Wieder Rekord - "aber Grenze ist in Sicht"

Sieben Rekordsommer in Folge - und der jüngste Winter war der achte mit Pluszahlen für die Bergbahn-Kitzbühel! "Wir haben zur 90. Hauptversammlung wieder ein Traumergebnis", jubelte Bergbahnchef Josef Burger vor der Presse. Trotz weiterem "Investitions-Feuerwerk" ist klar, dass Grenzen absehbar sind.

Erfolg haben auch andere Bergbahnen - aber wenige können auf fast ein Jahrzehnt mit Rekorden ensuite verweisen. "Wir konnten zuletzt die Gästeanzahl um 5,1 Prozent steigern, während sie in Österreich um 0,2 Prozent und in Tirol um 0,4 Prozent rückläufig war", so Burger. Seit 2008/09 hat man im Winter um fast ein Drittel Gäste mehr. Das schlägt sich auch im Gewinn vor Steuern nieder, der im Geschäftsjahr 2015/16 um 15,3 Prozent auf 5,87 Millionen Euro stieg. Zum vergangenen Winter gibt es noch keine Bilanzzahlen, doch trotz "grüner Weihnachten" liegt man erneut mit rund 400.000 Beförderungen im Plus.
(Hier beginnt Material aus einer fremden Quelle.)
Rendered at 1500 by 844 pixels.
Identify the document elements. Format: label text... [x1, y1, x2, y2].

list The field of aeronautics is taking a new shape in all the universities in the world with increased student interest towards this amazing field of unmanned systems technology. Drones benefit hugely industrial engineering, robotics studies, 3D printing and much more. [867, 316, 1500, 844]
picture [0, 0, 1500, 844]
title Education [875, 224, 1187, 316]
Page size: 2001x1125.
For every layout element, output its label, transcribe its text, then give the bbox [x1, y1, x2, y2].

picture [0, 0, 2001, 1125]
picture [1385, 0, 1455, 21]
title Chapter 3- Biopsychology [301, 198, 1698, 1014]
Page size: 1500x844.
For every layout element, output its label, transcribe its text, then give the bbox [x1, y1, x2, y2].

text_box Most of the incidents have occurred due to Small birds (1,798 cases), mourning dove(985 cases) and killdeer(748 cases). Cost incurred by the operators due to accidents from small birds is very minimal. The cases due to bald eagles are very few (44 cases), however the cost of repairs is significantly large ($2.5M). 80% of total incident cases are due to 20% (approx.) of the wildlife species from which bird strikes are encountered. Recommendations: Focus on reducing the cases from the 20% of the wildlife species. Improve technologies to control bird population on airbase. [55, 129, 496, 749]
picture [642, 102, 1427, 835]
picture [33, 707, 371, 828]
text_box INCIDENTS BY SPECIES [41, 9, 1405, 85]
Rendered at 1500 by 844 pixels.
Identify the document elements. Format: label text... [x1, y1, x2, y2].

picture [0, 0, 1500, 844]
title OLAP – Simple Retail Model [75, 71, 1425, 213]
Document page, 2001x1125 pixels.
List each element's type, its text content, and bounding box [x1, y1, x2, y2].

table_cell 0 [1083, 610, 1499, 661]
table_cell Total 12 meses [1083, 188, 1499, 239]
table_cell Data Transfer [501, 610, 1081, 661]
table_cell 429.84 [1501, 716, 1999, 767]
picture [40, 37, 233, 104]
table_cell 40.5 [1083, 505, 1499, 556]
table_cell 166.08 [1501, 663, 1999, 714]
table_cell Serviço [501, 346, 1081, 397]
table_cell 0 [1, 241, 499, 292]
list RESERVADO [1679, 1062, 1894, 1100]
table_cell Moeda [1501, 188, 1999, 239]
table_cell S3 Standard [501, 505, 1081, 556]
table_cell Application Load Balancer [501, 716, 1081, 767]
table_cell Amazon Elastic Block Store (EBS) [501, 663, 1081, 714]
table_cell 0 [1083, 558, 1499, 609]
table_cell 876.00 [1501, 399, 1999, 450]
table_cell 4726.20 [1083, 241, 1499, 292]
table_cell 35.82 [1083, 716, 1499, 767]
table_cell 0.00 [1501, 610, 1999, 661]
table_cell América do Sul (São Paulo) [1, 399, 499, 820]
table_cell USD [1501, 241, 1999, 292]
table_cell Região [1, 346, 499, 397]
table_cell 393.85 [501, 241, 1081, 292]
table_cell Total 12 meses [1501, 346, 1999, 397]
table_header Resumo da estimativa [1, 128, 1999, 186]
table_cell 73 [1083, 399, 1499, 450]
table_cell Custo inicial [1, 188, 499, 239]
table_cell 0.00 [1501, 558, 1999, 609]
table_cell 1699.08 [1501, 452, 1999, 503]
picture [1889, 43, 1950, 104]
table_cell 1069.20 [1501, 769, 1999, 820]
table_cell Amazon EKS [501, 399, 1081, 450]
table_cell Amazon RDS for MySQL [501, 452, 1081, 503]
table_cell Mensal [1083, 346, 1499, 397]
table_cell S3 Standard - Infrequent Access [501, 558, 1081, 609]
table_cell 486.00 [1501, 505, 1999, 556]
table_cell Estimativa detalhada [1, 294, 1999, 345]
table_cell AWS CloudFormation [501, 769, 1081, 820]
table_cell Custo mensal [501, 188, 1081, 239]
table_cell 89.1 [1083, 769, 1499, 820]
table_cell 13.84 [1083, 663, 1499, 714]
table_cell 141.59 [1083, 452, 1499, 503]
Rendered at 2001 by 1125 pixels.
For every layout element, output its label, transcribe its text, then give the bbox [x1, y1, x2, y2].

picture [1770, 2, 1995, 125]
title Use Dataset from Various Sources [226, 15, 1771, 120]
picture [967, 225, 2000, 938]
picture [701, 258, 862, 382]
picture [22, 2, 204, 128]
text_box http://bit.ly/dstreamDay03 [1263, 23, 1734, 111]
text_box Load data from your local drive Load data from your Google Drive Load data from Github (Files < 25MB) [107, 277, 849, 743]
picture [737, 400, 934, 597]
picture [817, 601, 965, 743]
Zahl der Skifahrer fiel erneut um Millionen

Das alles passiert vor einem Hintergrund, der die Seilbahnbranche nachdenklich stimmen muss. Denn die weltweiten "Skier-Days" gingen in den vergangenen Jahren stark zurück. Zuletzt um fast zehn Millionen auf etwa 318 Millionen. "Im Winter können wir daher nur zulegen, wenn wir Marktanteile gewinnen", weiß Burger. Zuwächse seien daher "nicht ewig in dieser Größe" möglich. Kämpferischer Nachsatz: "Wir haben den Blinker weiter draußen und probieren es."

Weitere Fragezeichen sind der Klimawandel ("wir sind kein Verfechter, aber die Extreme nehmen zu") und die politisch unberechenbaren Zeiten.

"Nicht größer werden, aber immer besser"

Die Bergbahn will nicht mit Vergrößerung reagieren - etwa indem man eine Fusion mit der Ski-Welt anstrebt -, sondern mit noch mehr Qualität.